Swap every "collectors" in the records below for "collected by", and leave all other text unchanged.

### [SOURCE RECORDS]
□ □ □ □ □
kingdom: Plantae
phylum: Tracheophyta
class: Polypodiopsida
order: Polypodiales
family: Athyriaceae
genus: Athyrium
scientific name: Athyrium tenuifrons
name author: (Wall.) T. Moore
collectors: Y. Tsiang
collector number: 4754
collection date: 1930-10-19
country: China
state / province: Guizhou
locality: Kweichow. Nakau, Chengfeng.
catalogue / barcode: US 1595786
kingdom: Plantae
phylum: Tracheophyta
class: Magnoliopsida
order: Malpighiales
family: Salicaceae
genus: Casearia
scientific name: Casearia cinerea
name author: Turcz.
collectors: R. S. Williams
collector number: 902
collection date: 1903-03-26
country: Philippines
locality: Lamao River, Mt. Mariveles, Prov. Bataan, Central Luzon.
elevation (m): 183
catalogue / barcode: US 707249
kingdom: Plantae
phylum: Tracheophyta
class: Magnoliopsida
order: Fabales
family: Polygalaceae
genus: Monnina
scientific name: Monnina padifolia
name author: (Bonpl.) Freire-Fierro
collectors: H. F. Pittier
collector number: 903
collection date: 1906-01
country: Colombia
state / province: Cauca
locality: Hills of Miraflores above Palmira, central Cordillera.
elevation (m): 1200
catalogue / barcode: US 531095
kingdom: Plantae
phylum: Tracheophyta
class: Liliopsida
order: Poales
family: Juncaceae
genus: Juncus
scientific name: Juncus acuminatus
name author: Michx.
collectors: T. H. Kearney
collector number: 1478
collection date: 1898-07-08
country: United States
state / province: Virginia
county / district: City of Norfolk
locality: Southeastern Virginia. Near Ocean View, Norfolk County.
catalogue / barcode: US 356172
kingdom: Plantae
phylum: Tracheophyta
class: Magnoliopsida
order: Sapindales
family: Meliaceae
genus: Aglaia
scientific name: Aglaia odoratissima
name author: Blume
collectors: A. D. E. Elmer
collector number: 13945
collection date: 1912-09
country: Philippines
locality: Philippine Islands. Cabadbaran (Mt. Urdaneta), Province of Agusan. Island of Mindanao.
□ □ □ □ □
### [FINAL ANSWER]
kingdom: Plantae
phylum: Tracheophyta
class: Polypodiopsida
order: Polypodiales
family: Athyriaceae
genus: Athyrium
scientific name: Athyrium tenuifrons
name author: (Wall.) T. Moore
collected by: Y. Tsiang
collector number: 4754
collection date: 1930-10-19
country: China
state / province: Guizhou
locality: Kweichow. Nakau, Chengfeng.
catalogue / barcode: US 1595786
kingdom: Plantae
phylum: Tracheophyta
class: Magnoliopsida
order: Malpighiales
family: Salicaceae
genus: Casearia
scientific name: Casearia cinerea
name author: Turcz.
collected by: R. S. Williams
collector number: 902
collection date: 1903-03-26
country: Philippines
locality: Lamao River, Mt. Mariveles, Prov. Bataan, Central Luzon.
elevation (m): 183
catalogue / barcode: US 707249
kingdom: Plantae
phylum: Tracheophyta
class: Magnoliopsida
order: Fabales
family: Polygalaceae
genus: Monnina
scientific name: Monnina padifolia
name author: (Bonpl.) Freire-Fierro
collected by: H. F. Pittier
collector number: 903
collection date: 1906-01
country: Colombia
state / province: Cauca
locality: Hills of Miraflores above Palmira, central Cordillera.
elevation (m): 1200
catalogue / barcode: US 531095
kingdom: Plantae
phylum: Tracheophyta
class: Liliopsida
order: Poales
family: Juncaceae
genus: Juncus
scientific name: Juncus acuminatus
name author: Michx.
collected by: T. H. Kearney
collector number: 1478
collection date: 1898-07-08
country: United States
state / province: Virginia
county / district: City of Norfolk
locality: Southeastern Virginia. Near Ocean View, Norfolk County.
catalogue / barcode: US 356172
kingdom: Plantae
phylum: Tracheophyta
class: Magnoliopsida
order: Sapindales
family: Meliaceae
genus: Aglaia
scientific name: Aglaia odoratissima
name author: Blume
collected by: A. D. E. Elmer
collector number: 13945
collection date: 1912-09
country: Philippines
locality: Philippine Islands. Cabadbaran (Mt. Urdaneta), Province of Agusan. Island of Mindanao.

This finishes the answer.